By John Solidad
Many people don’t know what goes on behind the scenes of baseball recruiting. Players have a tendency to believe that if they play well, then they’re destined to play at the highest level. The reality of recruiting and scholarships is that it is not an exact science. There are no specific goals everyone must achieve before he is given the opportunity to play at the next level.
In my senior year of high school I was named “First-Team All-League” as a pitcher and third baseman for batting .423 and leading my team in strikeouts and wins. After a historic playoff run in which we played for the State Championship, I was confident that I was destined to catch the eye of at least one D1 coach.
No one called.
I wasn’t alone; According to scholarshipstats.com , 11.5% of high school ballplayers will compete at the college level, while only 2.1% play at the NCAA 1 level. That number is exceedingly low. And that number gets even lower for NCAA 1 athletes who have an athletic scholarship.
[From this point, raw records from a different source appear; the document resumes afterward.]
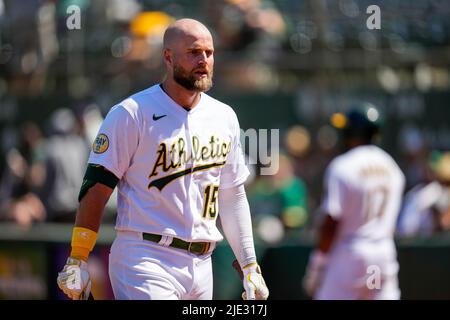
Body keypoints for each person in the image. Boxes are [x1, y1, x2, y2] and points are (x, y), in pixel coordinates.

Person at [56, 18, 269, 300]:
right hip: (146, 257)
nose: (204, 60)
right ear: (168, 57)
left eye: (209, 52)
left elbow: (232, 196)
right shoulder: (132, 113)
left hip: (203, 263)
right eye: (194, 52)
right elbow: (96, 188)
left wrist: (250, 264)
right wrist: (78, 256)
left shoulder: (224, 116)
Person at [302, 103, 405, 300]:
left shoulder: (343, 166)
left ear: (352, 132)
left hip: (350, 254)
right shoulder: (392, 167)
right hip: (383, 252)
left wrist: (317, 264)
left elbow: (332, 221)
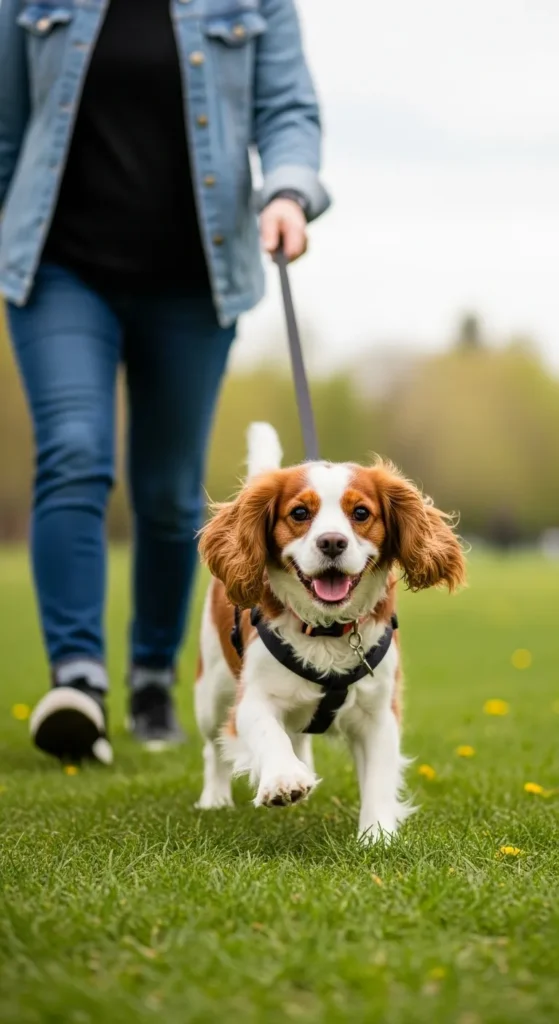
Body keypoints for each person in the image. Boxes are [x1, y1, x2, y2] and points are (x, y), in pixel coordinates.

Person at [0, 0, 329, 764]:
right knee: (74, 452)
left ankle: (153, 676)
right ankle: (78, 681)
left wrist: (285, 189)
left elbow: (288, 110)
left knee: (169, 489)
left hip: (194, 281)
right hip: (58, 270)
Players often get discouraged when a big-name school doesn’t contact them. Most would choose to enroll in an NCAA 2 level school or try walking-on to their dream school. However this only diminishes your chances of ever playing at the NCAA 1 level. Walk-on tryouts at the NCAA 1 level are rarely successful and transferring from one four-year school to another requires the athlete to sit out from competition for a year. Choosing to go to a junior college was the best decision I ever made. While the thought of going to a junior college can be degrading, it is important to know that you may have the same opportunities to improve and be seen by MLB Scouts.
Put aside your pride.
Taking a step back and acknowledging that you have things to improve upon as a player is crucial. Stay hungry. The sooner you’re able to move past this the better off you’ll be. If you are able to use this perceived failure as a catalyst for divine intervention then you’re already in a better position that most freshmen at the NCAA 1 level.
Anything can happen.
One of the perks to going to a junior college is that you are eligible to be drafted by a major-league club at any point. Students of four-year universities must wait until they either turn twenty-one or their junior year rolls around.
Because coaching at the NCAA 1 level is a cut-throat profession; players are merely commodities. You either win, or you’re gone. Well theres pressure, however you are given a lot more opportunities to preform at a junior college, especially during the fall season.
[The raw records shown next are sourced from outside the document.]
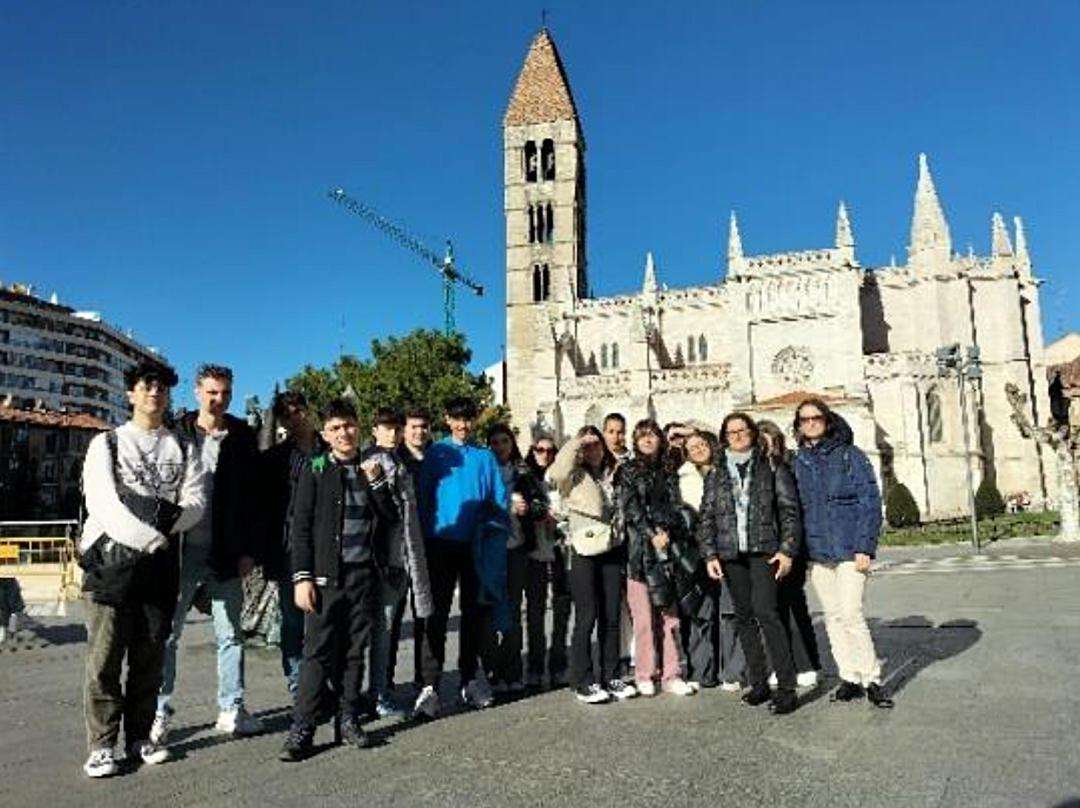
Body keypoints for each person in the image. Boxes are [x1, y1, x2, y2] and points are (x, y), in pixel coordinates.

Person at [79, 360, 205, 777]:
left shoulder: (184, 446)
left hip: (161, 568)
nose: (155, 393)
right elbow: (103, 503)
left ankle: (138, 737)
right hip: (112, 564)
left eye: (163, 388)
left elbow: (196, 502)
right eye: (146, 386)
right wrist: (150, 537)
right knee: (105, 660)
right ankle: (101, 745)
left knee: (150, 658)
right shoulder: (107, 443)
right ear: (131, 393)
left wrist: (167, 528)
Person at [280, 398, 400, 761]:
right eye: (335, 428)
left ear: (357, 427)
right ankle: (303, 726)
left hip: (362, 574)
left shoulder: (371, 466)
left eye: (348, 425)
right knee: (316, 652)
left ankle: (347, 719)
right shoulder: (315, 467)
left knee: (353, 651)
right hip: (323, 578)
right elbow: (299, 528)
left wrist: (378, 485)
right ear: (326, 434)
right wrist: (302, 579)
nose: (343, 433)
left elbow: (390, 517)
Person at [153, 365, 263, 746]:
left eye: (226, 393)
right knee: (168, 635)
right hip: (180, 552)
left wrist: (249, 550)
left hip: (226, 552)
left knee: (231, 633)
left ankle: (232, 709)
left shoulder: (243, 436)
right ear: (198, 392)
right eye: (213, 392)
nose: (219, 400)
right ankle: (159, 713)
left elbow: (253, 499)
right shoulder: (177, 432)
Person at [696, 412, 802, 715]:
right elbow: (706, 516)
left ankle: (786, 687)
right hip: (731, 554)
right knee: (743, 616)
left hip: (764, 550)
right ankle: (758, 683)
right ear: (724, 438)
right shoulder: (716, 473)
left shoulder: (770, 465)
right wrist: (709, 554)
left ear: (753, 433)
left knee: (767, 613)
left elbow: (789, 510)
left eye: (742, 430)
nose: (738, 436)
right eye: (731, 432)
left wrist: (787, 551)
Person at [792, 398, 894, 708]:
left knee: (851, 614)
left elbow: (870, 502)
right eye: (804, 420)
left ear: (827, 420)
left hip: (851, 550)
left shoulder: (851, 456)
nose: (810, 423)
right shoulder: (799, 461)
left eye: (815, 418)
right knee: (834, 617)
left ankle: (871, 677)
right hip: (819, 552)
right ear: (798, 427)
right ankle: (848, 676)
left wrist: (865, 546)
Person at [414, 397, 508, 718]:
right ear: (447, 419)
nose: (463, 425)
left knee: (473, 614)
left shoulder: (484, 457)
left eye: (468, 419)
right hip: (440, 543)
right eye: (457, 419)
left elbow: (498, 499)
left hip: (474, 546)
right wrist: (425, 540)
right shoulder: (436, 453)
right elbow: (423, 499)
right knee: (436, 616)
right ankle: (430, 684)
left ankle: (469, 677)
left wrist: (492, 528)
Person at [547, 425, 636, 704]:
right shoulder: (572, 476)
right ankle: (582, 680)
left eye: (596, 444)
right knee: (587, 616)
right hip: (582, 549)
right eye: (587, 446)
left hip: (611, 547)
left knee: (611, 616)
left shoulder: (614, 472)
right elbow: (557, 471)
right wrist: (576, 442)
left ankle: (611, 675)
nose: (592, 450)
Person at [361, 407, 433, 718]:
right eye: (385, 428)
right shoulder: (374, 460)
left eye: (395, 428)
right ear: (374, 429)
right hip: (385, 559)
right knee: (382, 630)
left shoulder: (394, 460)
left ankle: (381, 689)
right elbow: (387, 514)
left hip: (400, 556)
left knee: (386, 630)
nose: (392, 433)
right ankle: (377, 694)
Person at [617, 419, 697, 697]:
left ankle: (672, 672)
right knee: (643, 617)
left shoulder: (668, 469)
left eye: (652, 435)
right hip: (640, 553)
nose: (648, 440)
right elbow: (631, 508)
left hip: (668, 548)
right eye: (642, 437)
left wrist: (670, 529)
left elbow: (676, 504)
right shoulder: (627, 470)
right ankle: (644, 672)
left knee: (670, 614)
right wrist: (652, 533)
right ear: (635, 441)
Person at [260, 390, 324, 698]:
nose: (296, 416)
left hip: (328, 546)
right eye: (288, 413)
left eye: (300, 409)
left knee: (325, 617)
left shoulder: (329, 449)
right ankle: (298, 679)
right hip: (290, 548)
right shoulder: (274, 459)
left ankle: (323, 679)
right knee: (293, 618)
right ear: (282, 420)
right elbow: (267, 510)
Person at [676, 430, 745, 691]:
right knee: (701, 613)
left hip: (727, 550)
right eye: (692, 447)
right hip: (696, 553)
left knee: (729, 612)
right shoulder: (681, 478)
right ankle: (702, 670)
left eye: (702, 444)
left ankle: (733, 671)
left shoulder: (727, 470)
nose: (698, 450)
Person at [757, 419, 822, 689]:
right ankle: (787, 664)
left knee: (793, 607)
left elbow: (793, 511)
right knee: (776, 610)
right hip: (767, 548)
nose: (767, 446)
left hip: (788, 546)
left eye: (770, 440)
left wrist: (791, 548)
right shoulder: (757, 470)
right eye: (761, 441)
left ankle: (806, 664)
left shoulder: (787, 466)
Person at [487, 423, 551, 693]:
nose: (501, 447)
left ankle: (512, 670)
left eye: (505, 441)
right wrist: (506, 502)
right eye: (495, 442)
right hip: (490, 547)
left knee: (513, 610)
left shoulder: (522, 471)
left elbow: (538, 503)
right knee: (492, 611)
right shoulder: (485, 470)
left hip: (517, 547)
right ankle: (493, 670)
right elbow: (479, 502)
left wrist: (530, 507)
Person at [526, 435, 570, 687]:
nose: (544, 454)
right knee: (535, 610)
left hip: (562, 548)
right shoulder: (526, 478)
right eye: (539, 450)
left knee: (563, 609)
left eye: (550, 450)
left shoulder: (563, 478)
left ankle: (558, 663)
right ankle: (534, 665)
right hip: (535, 551)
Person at [393, 406, 432, 689]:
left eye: (423, 426)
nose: (419, 431)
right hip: (398, 547)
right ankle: (384, 685)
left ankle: (425, 679)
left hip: (430, 544)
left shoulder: (437, 457)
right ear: (404, 430)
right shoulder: (394, 459)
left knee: (426, 616)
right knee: (392, 618)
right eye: (413, 426)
The junior college level gave me the opportunity to develop my skills as a player through practice, mature as a person, and received ample playing time during the season. After my first full year of competing in junior college, the phone started ringing.
While I had a great year in terms of statistics, I found that in recruiting, statistics don’t always speak for themselves. It’s more about who you know, rather and what you know.
That year I ended up signing a national letter of intent with North Carolina State University, while ten more of my teammates went on to play at the NCAA 1 level as well. And while we all played well that year, the word of our coach, Jeff Walker, meant more recruiters than anything else. In fact, pitching coach Scott Foxhall for North Carolina State University offered me an athletic scholarship without ever coming to watch me play.
Control what you can control.
While it may seem as if a lot of the recruitment process is left to chance, there are still a number of things you can do to increase the likelihood of being seen. You can find a number of different guides to recruitment online. However in terms of my recruitment, these are the factors that influenced my journey the most.
Everything You Do Matters
From your behavior in the classroom to your social media presence, you are constantly demonstrating your character. Pay attention to what you say and do on and off the field, as it has almost the same power to influence as a batting average.
Chances are coaches aren’t going to just show up at your game unexpectedly. Express your interest to play at the next level with your current coach early. Discover the extent in which he or she can help become noticed. From there, you can judge just how much you should be contacting other coaches on your own.
Believe in the Dream
If you can honestly look yourself in the mirror and tell yourself that you can compete at the highest level of competition, nothing can stand in your way. Be patient with the recruiting process and don’t be discouraged if top tier school doesn’t contact you out of high school.